Add default docs to this repo #18

Open MathewBiddle opened 1 week ago

MathewBiddle commented 1 week ago

Take a look at https://opensource.guide/starting-a-project/#launching-your-own-open-source-project for guidance on default documentation that an open source project should have. You have inherited the Code of Conduct from the organization, and the .github repo contains some good boilerplates. What I see missing from here, specifically:

What do all the files in here do? Do they generate some webpage? Where is the webpage? How do I contribute to this effort?

Check out the links above for more information on what each of those files should contain. LMK if you need help with this.

chiaweh2 commented 1 week ago

thanks for sharing! I will make sure to check.

chiaweh2 commented 1 week ago

Currently combine the contributing into README. A readme is added through #23

chiaweh2 commented 1 week ago

We should discuss the license for all repos in our next meeting! I am currently thinking of using GPLv3 which allow the open source to continues if any of the code is being used somewhere else. However, we should probably also think about when would be a good time to put the license on. Should we wait till the repos are more established or now is actually a good time.

MathewBiddle commented 1 week ago

Looping in @ocefpaf for advice RE: which license to choose. The OpenSource Guide provides a lot of good context from which to make an educated decision.

Timing of adding a license: ASAP. According to GitHub's guidance on licenses:

You're under no obligation to choose a license. However, without a license, the default copyright laws apply, meaning that you retain all rights to your source code and no one may reproduce, distribute, or create derivative works from your work.

Which does not jive with what we're trying to do here.

I'm trying to look for NOAA guidance on software licensing. But, I think as an initial step, MIT is a good one to start with.

ocefpaf commented 1 week ago

MIT is a good one to start with.

I try to avoid MIT b/c it has a loophole for plagiarism. BSD-3-Clause is virtually identical and without the text that allows for copy without credits.

The problem with MIT is the second paragraph:

The above copyright notice and this permission notice shall be included in all copies or substantial
portions of the Software.

What means substantial in code? How much of a library can someone copy without the need to include the original license and acknowledge?
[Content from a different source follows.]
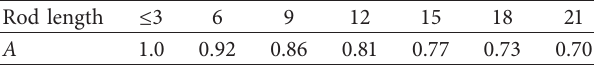
Table 4: Corrected rod parameters [22].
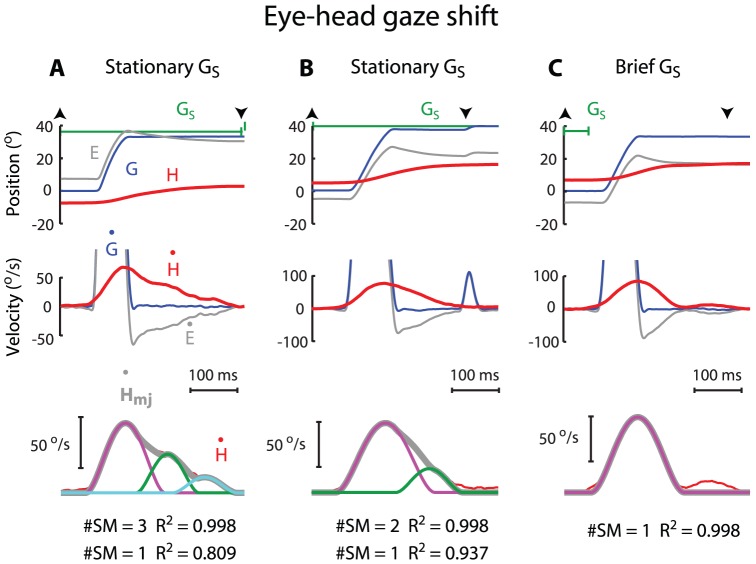
Three examples of submovement composition of head movement during eye-head combined gaze shifts.For stationary gaze target (A–B), task-associated head movement, indicated as arrowheads ▴ and ▾, was included up to the end of gaze target display (A) or the onset of correction saccade when correction gaze shifts occurred (B). For flashed gaze target (C), task-associated head movement was included up to 200 ms following gaze end. Note the goodness of fit in A improved by 18.9% from a single submovement (#SM = 1; 19.1% error) to 3 overlapping submovements (#SM = 3; 0.2% error). The goodness of fit in B improved by 6.1% from a single submovement (#SM = 1; 6.3% error) to 2 overlapping submovements (#SM = 2; 0.2% error). Same format as in Fig. 2.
chiaweh2 commented 1 week ago

Thanks! @ocefpaf and @MathewBiddle. I was originally thinking about GPLv3. Is the reason of BSD3 "more free" for the user? In other words, it allow the user to have the choice of choosing their derivative on their own license or also allow the derivative to be not open sourced? (GPLv3 requires the derivative to also be under GPLv3 and has to stay open sourced).

ocefpaf commented 1 week ago

The virality of copy left licenses may affect the project adoption. In a perfect world we all would use GPL only code. In reality, if we do that, we will restrict the code use. I don't know what this project is and what are its goals, so maybe GPL may be fine here. Still, I would avoid it.

chiaweh2 commented 3 days ago

@ocefpaf thanks for the suggestions!